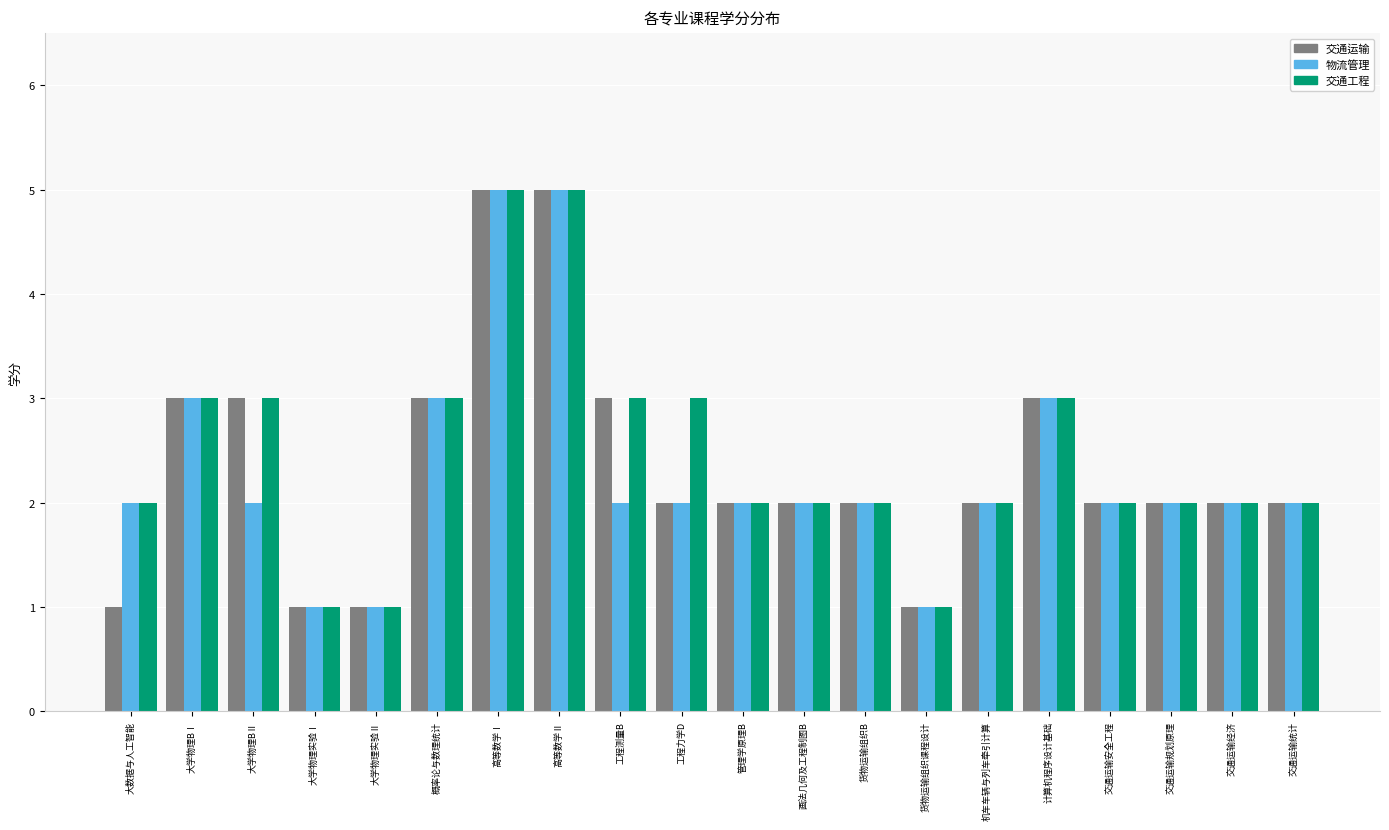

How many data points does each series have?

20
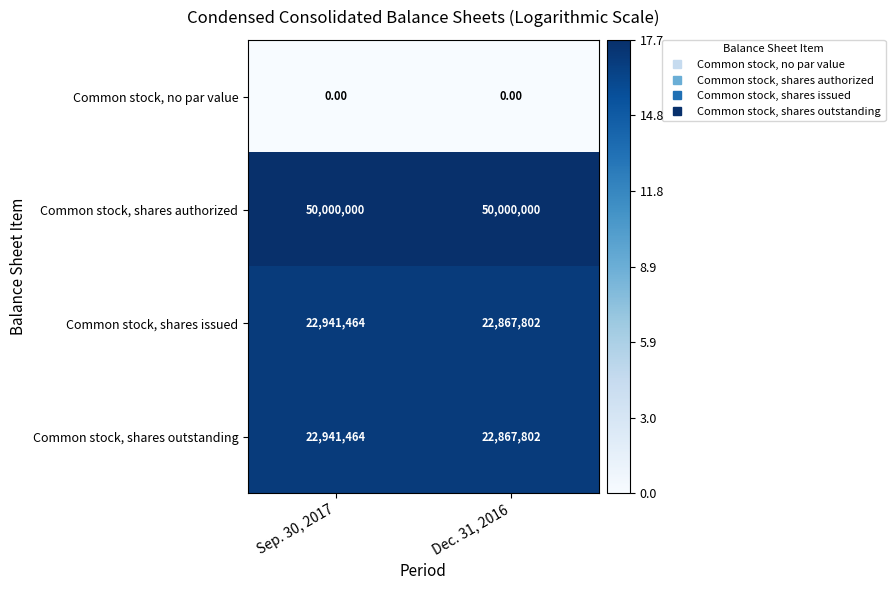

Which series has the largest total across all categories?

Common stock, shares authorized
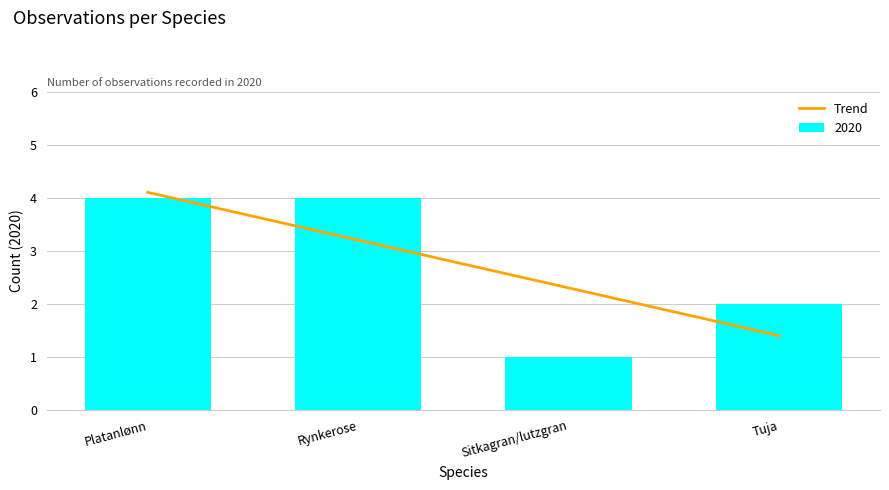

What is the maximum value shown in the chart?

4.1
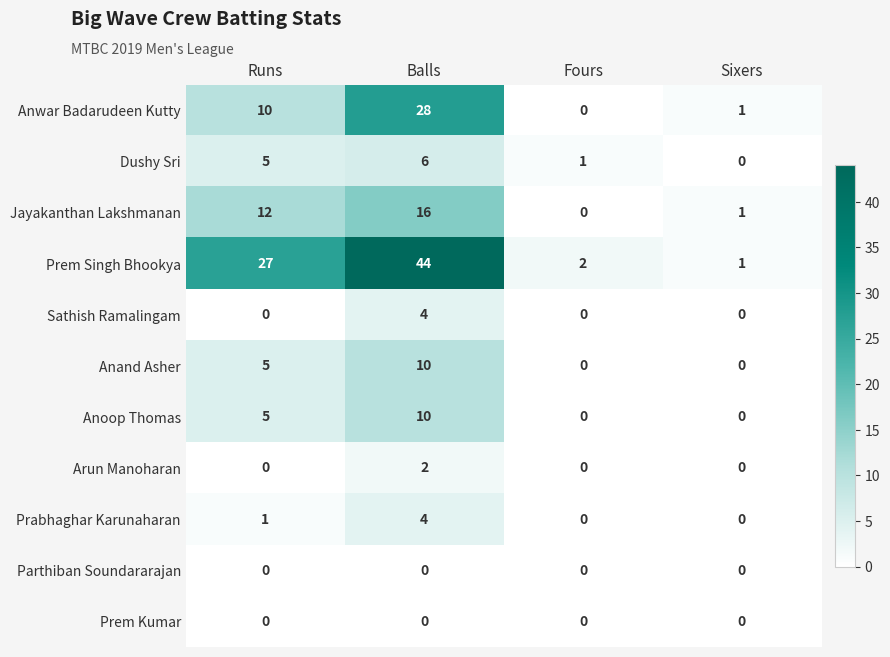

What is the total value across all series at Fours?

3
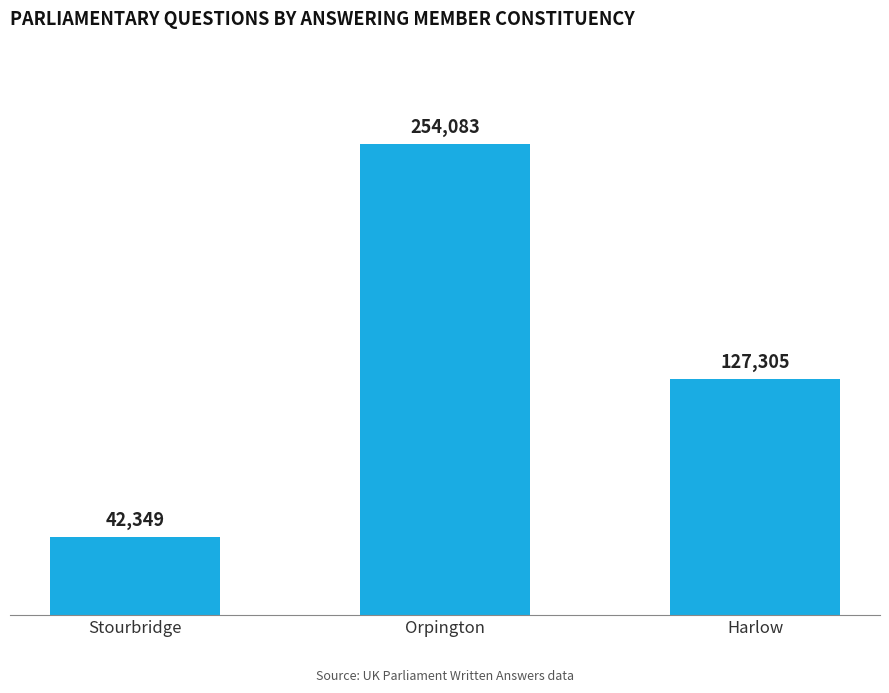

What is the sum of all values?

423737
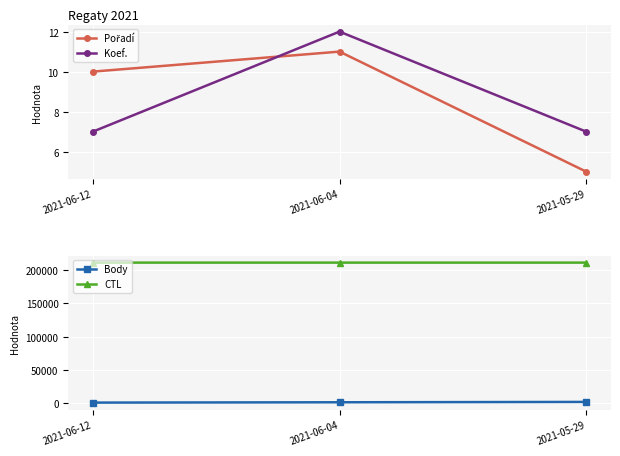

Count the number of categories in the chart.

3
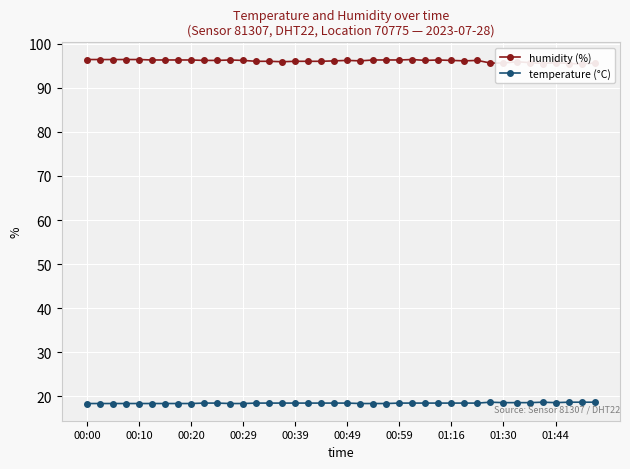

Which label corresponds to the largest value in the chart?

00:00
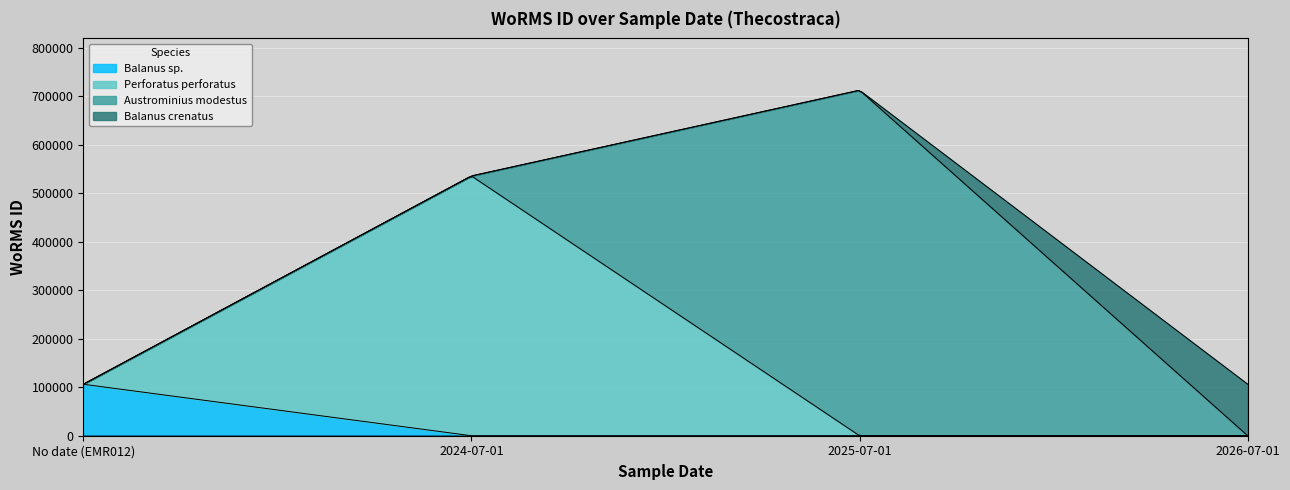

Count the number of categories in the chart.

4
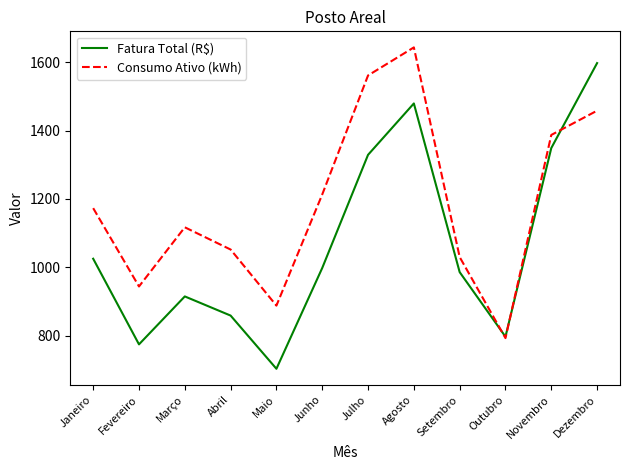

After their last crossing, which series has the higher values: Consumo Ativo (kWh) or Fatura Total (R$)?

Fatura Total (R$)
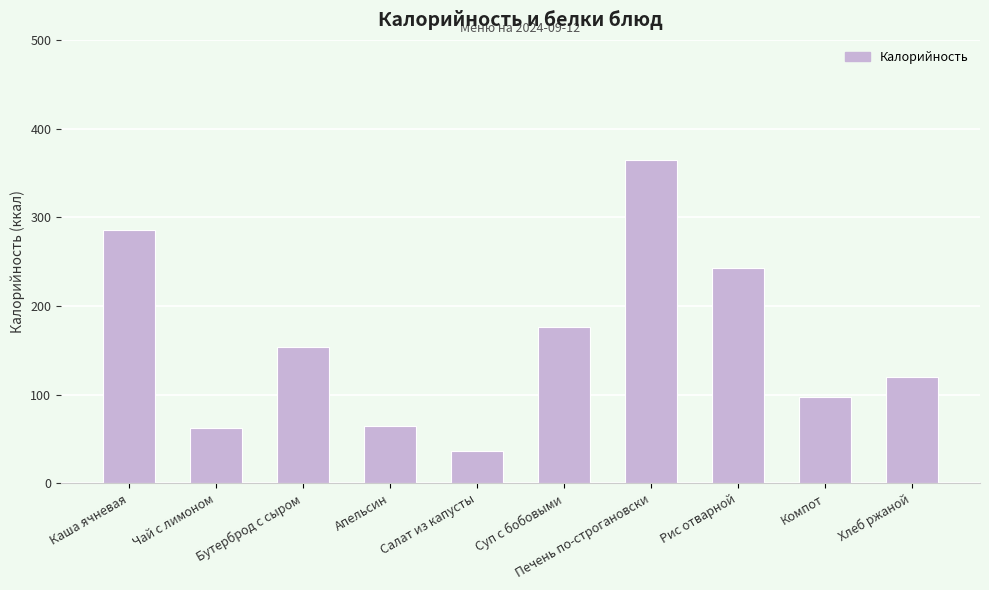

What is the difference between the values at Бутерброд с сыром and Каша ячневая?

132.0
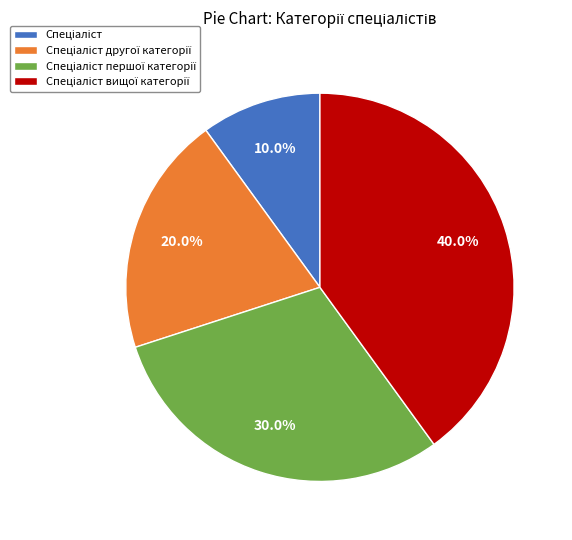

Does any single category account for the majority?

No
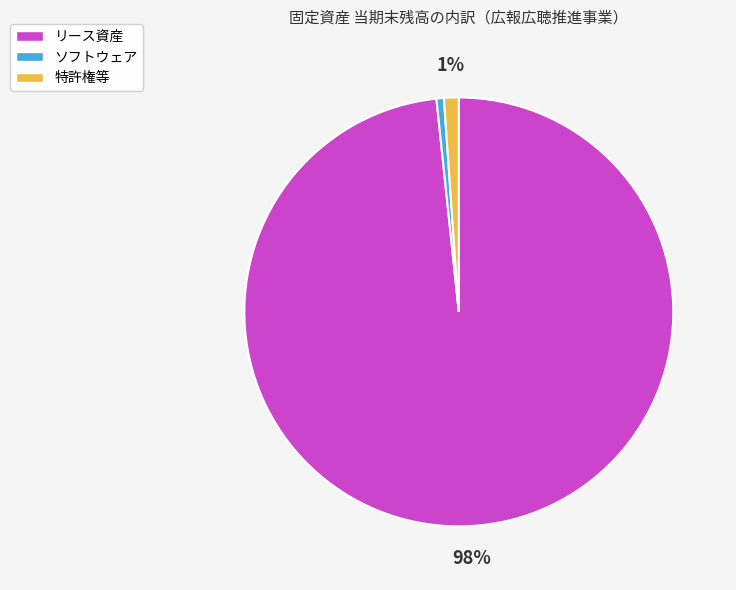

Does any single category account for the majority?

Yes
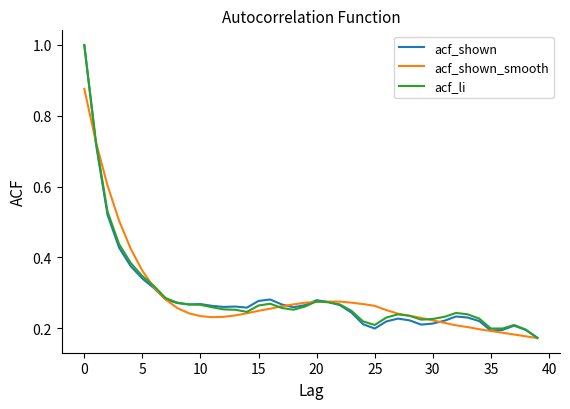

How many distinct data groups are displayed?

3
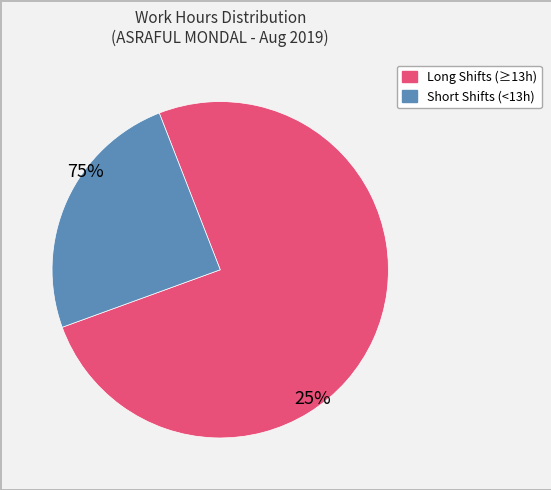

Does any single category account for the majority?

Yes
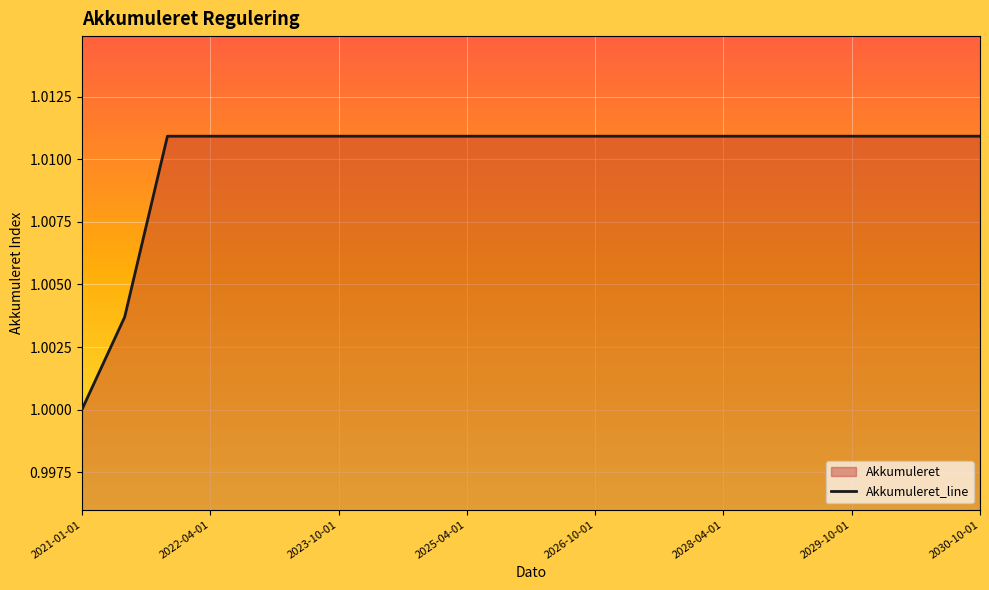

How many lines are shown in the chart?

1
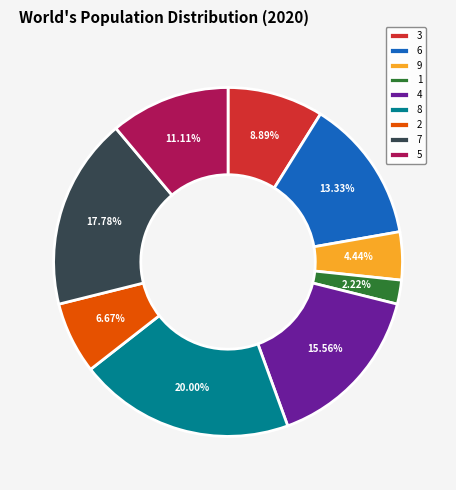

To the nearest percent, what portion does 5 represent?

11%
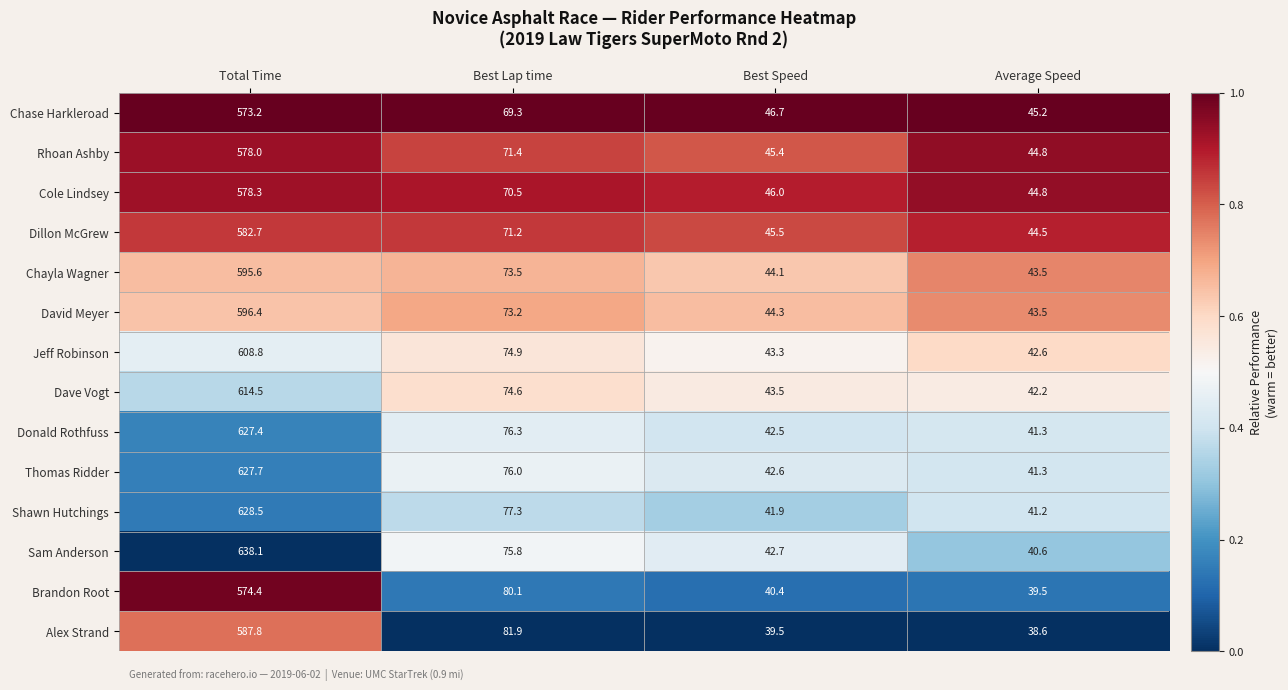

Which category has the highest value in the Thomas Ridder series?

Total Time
....
§ **Work to be completed**: Rewrite every item above, changing "chart" to "graph" and leaving everything else the same. Omit the pictures.

§ **Problem solution**:
How many data points does each series have?

20

Which series has the largest total across all categories?

Common stock, shares authorized

What is the maximum value shown in the graph?

4.1

What is the total value across all series at Fours?

3

What is the sum of all values?

423737

Count the number of categories in the graph.

3

Which label corresponds to the largest value in the graph?

00:00

Count the number of categories in the graph.

4

After their last crossing, which series has the higher values: Consumo Ativo (kWh) or Fatura Total (R$)?

Fatura Total (R$)

What is the difference between the values at Бутерброд с сыром and Каша ячневая?

132.0

Does any single category account for the majority?

No

Does any single category account for the majority?

Yes

How many distinct data groups are displayed?

3

Does any single category account for the majority?

Yes

How many lines are shown in the graph?

1

To the nearest percent, what portion does 5 represent?

11%

Which category has the highest value in the Thomas Ridder series?

Total Time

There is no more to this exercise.